§ **Provided text**
--------------------
For the reasons stated, the judgment and sentence of the lower court must be reversed and a new trial ordered. However, since the case must be retried, we shall review the instructions of the court with regard to malice and self-defense.
In a case such as this where the defendant is charged with a felonious homicide and pleaded self-defense, it was proper for the court to instruct the jury on both questions or points of law. The court was correct when it instructed the jury that malice may be inferred from the use of a deadly weapon directly against a vital part of the body. Chisley v. State,202 Md. 87, 105, 95 A.2d 577 (1953), and the cases therein cited; Davis v. State,204 Md. 44, 51, 102 A.2d 816 (1954). That it may be inferred, simply means it is evidence, among other facts, of a specific intent to take life. See Davis v. State, supra, at p. 52.
As to the plea of self-defense, the court fairly covered the elements of that defense of which there was evidence to support the theory. The court properly informed the jury that the right to defend one’s self is based on necessity. It then, in effect, instructed the jury that, in order to justify or excuse the killing of another on the ground of self-defense, it was necessary to establish that the defendant was not the aggressor and did not provoke the conflict; that the defendant believed at the time he was in such immediate danger of losing his own life or suffering serious bodily harm as made it necessary to take the life of the deceased to save himself; that the circumstances were such as to warrant reasonable grounds for such belief in the mind of a man of ordinary reason; that, if the peril of the defendant was imminent, he did not have to retreat but had a right to stand his ground and to defend and protect himself; that an attempted battery may be met by resisting force with force provided no unnecessary violence was used and proper measures were taken to avoid the conflict and escape from shedding blood; and that it was the duty of the defendant to retreat or avoid danger if such means were within his power and consistent with his safety. An instruction that the defendant had a right to arm himself in anticipation of an assault was doubtless omitted by the court because there was no evidence to support the theory. As to the character of the deceased, there was evidence of the disparity in the size and weight of the parties, but there was no evidence of the dangerous character of the deceased other than that the defendant stated he was “scared” of him. Instructions on matters of which there was no evidence would be erroneous. Jones v. State, 182 Md. 653, 662, 35 A.2d 916 (1944), and cases therein cited. The necessity for an instruction depends upon the facts in each particular case. 23 C.J.S., Criminal Law, § 1190. It is incumbent upon the court, however, when requested in a criminal case, to give an advisory instruction on every essential question or point of law supported by the evidence. See Lester v. Commonwealth, 239 Ky. 703, 40 S.W.2d 306 (1931).
--------------------
§ **Extracted entries**
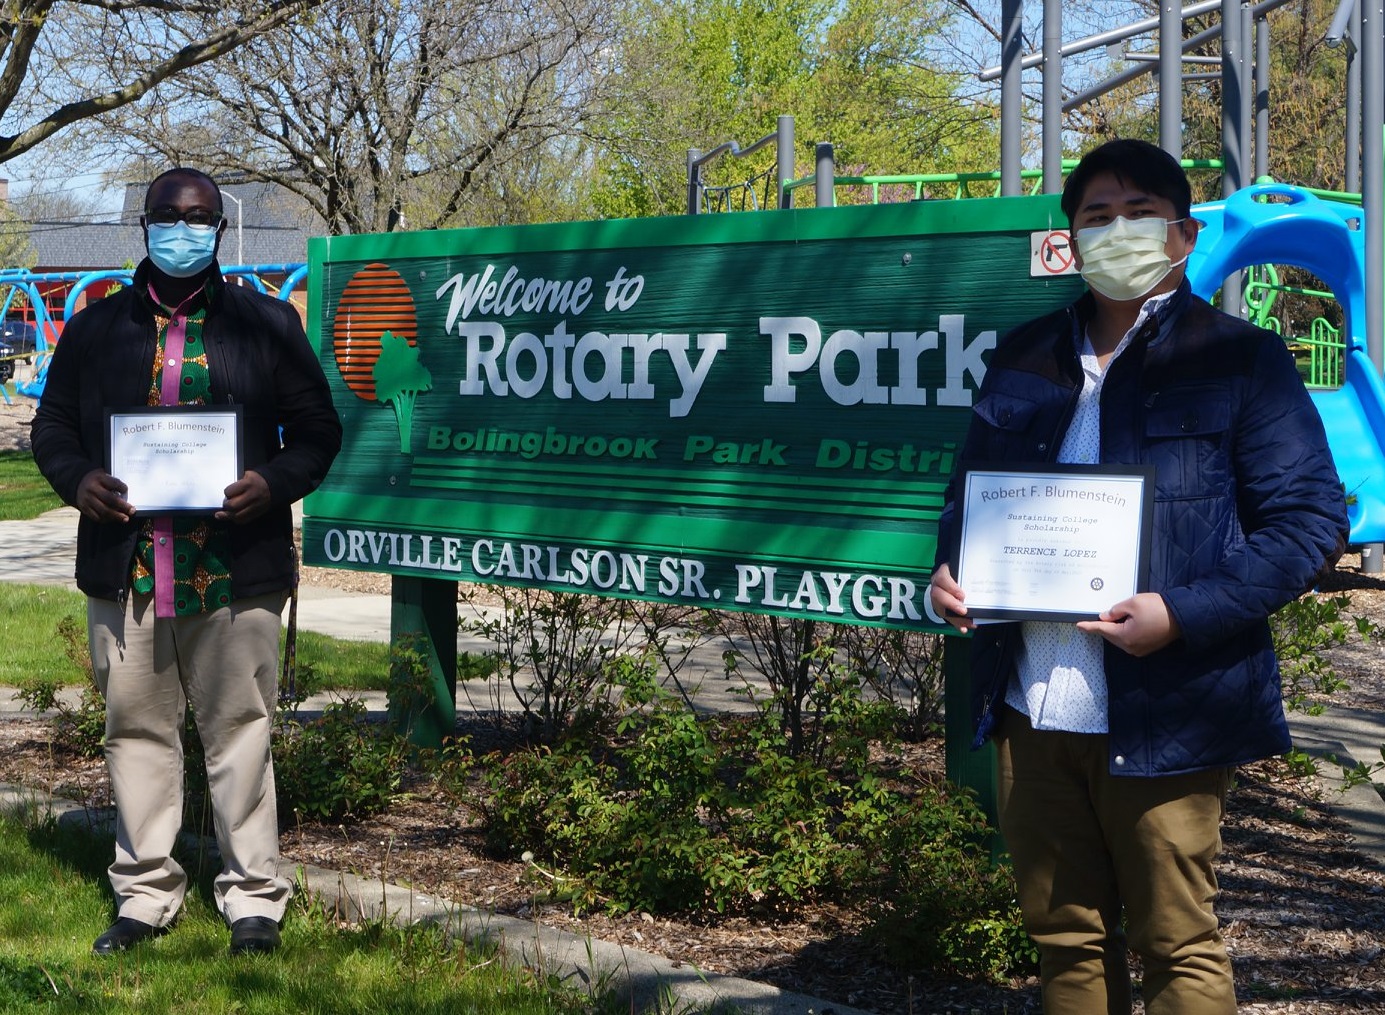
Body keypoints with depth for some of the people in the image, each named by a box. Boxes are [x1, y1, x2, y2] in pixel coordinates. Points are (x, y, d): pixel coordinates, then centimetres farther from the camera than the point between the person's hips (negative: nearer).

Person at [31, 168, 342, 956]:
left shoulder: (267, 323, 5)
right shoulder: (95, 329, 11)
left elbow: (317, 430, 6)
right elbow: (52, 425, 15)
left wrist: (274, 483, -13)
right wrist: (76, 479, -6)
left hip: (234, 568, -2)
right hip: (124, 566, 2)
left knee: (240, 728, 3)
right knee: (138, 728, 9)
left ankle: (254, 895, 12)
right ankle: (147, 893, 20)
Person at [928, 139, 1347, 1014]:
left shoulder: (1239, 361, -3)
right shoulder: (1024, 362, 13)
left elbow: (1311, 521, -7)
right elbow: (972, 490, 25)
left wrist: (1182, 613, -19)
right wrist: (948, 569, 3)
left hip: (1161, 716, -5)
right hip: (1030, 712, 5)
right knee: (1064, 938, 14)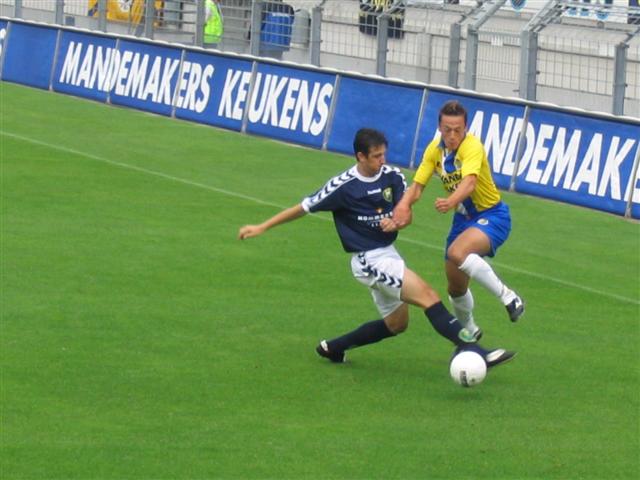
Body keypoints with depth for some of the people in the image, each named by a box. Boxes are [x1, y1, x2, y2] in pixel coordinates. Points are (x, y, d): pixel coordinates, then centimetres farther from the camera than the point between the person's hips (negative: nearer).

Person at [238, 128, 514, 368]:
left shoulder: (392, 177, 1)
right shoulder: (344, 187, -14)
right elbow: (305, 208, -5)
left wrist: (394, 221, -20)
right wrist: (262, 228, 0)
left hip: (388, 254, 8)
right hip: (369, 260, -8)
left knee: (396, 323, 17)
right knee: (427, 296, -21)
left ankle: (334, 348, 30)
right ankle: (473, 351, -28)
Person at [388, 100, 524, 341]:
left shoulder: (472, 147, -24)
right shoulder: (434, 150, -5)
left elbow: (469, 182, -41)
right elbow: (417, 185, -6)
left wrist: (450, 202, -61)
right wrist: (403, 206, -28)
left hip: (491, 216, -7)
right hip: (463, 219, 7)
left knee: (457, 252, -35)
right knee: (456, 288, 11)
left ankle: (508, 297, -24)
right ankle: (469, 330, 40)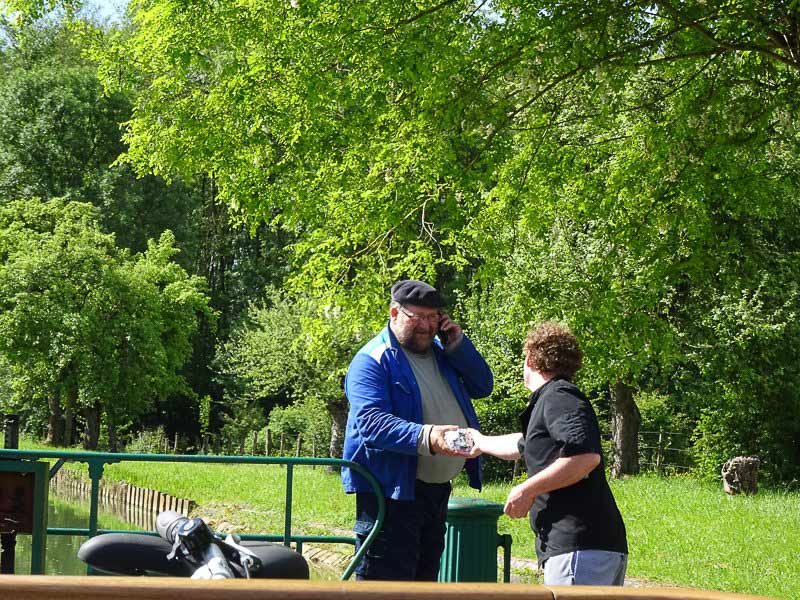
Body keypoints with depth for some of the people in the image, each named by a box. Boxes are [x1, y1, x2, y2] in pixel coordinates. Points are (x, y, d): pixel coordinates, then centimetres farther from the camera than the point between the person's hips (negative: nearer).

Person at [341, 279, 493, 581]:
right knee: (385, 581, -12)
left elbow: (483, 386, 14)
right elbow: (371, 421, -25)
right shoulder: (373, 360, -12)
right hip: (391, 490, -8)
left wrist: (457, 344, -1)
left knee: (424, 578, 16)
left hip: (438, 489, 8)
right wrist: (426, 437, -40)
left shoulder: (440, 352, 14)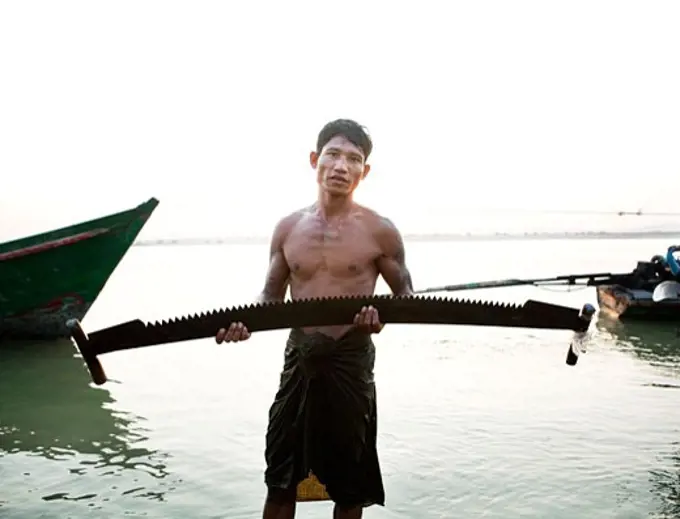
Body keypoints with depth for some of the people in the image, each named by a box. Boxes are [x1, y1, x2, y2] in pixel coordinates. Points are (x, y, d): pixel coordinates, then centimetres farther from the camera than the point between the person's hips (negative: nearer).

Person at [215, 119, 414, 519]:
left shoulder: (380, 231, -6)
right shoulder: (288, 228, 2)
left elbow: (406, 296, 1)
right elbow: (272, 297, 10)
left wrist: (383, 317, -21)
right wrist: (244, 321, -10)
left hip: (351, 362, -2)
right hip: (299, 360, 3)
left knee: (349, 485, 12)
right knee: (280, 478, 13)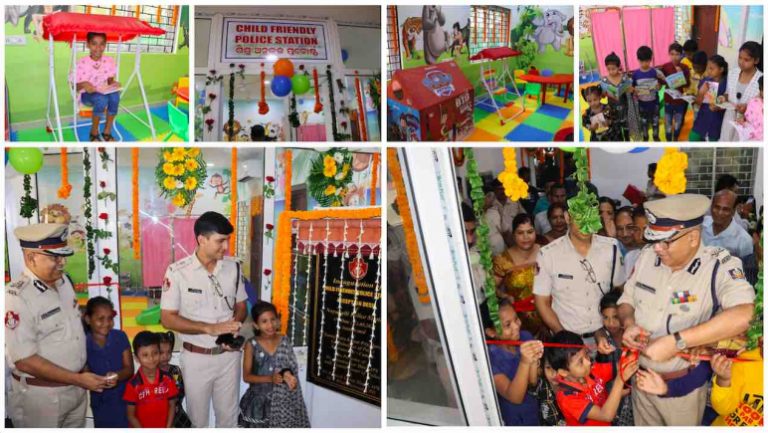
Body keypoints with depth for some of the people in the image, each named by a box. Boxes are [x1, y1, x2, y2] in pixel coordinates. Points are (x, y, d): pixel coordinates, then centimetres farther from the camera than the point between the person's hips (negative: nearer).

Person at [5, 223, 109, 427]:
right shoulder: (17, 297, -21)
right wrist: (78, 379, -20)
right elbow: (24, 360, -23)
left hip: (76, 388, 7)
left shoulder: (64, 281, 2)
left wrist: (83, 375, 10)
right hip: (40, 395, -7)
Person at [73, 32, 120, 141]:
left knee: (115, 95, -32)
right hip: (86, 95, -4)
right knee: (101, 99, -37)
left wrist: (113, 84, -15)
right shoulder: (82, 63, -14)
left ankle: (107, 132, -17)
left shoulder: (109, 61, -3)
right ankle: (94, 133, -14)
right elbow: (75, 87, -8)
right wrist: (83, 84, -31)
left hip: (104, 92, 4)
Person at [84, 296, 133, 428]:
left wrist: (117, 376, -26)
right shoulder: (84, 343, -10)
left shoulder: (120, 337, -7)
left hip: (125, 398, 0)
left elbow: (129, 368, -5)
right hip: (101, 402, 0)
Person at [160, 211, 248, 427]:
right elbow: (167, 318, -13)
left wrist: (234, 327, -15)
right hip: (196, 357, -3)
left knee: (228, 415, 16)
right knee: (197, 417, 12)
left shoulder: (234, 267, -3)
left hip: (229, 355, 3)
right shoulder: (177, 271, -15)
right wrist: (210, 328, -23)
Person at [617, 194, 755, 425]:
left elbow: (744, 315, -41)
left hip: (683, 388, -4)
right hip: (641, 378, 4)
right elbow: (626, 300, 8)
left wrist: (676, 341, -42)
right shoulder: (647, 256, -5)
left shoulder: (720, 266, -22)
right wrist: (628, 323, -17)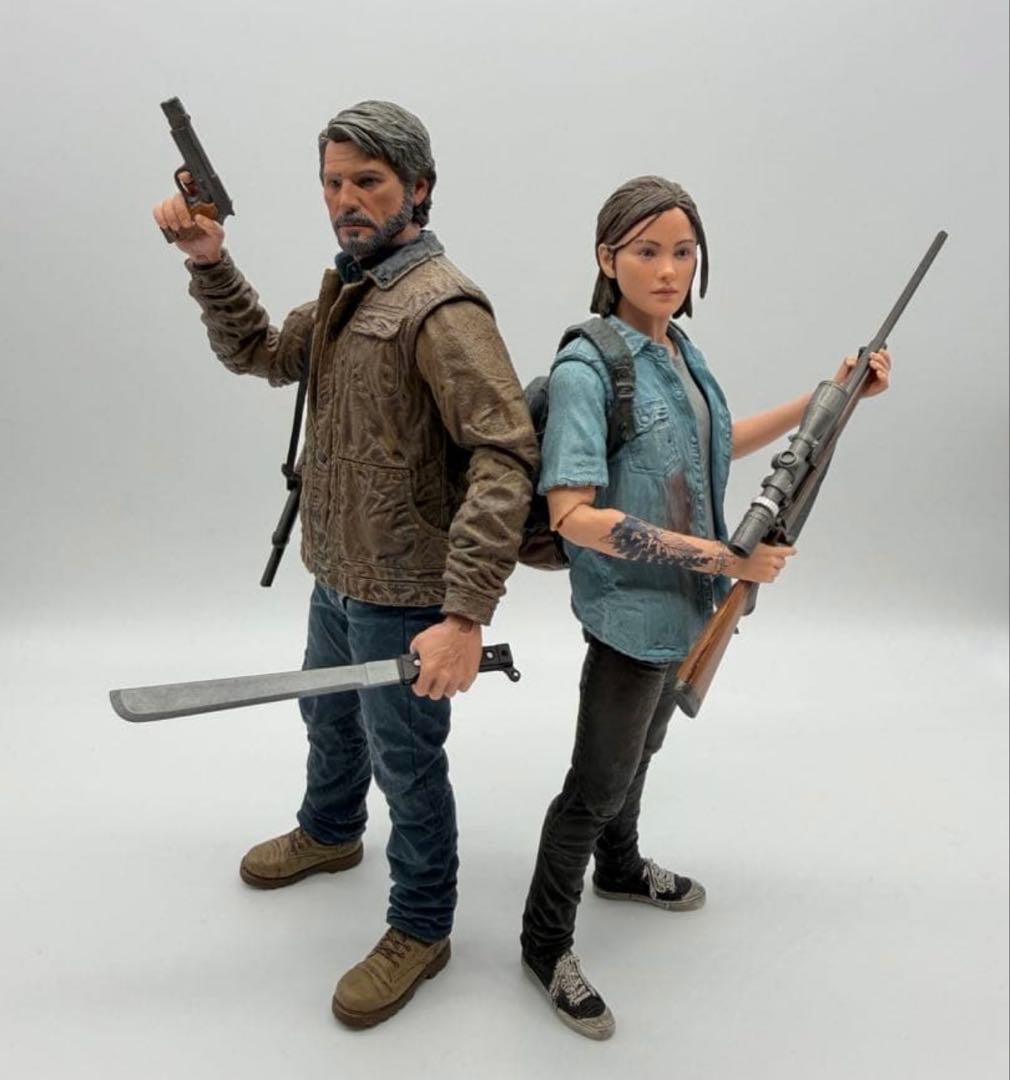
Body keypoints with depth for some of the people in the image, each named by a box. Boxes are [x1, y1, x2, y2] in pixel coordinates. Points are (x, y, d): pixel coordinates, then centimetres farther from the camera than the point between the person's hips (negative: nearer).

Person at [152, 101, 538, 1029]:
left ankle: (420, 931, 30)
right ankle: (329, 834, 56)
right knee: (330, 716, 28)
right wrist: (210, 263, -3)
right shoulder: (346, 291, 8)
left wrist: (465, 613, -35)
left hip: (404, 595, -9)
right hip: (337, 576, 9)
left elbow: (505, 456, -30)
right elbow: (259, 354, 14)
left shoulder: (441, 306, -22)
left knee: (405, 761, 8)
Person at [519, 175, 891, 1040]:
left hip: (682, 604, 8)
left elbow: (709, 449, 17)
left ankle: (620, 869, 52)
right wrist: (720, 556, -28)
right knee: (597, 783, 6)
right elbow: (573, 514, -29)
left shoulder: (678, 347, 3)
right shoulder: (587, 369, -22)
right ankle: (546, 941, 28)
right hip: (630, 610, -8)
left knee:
--------------------
§ **Work task A**
Please translate this sentence from the court opinion into Spanish: "The court properly informed the jury that the right to defend one’s self is based on necessity."
§ **Work task B**
Reproduce the passage of the court opinion starting at "For the reasons" and ending at "malice and self-defense.".

§ **Response box A**
El tribunal informó debidamente al jurado que el derecho a defenderse se basa en la necesidad.

§ **Response box B**
For the reasons stated, the judgment and sentence of the lower court must be reversed and a new trial ordered. However, since the case must be retried, we shall review the instructions of the court with regard to malice and self-defense.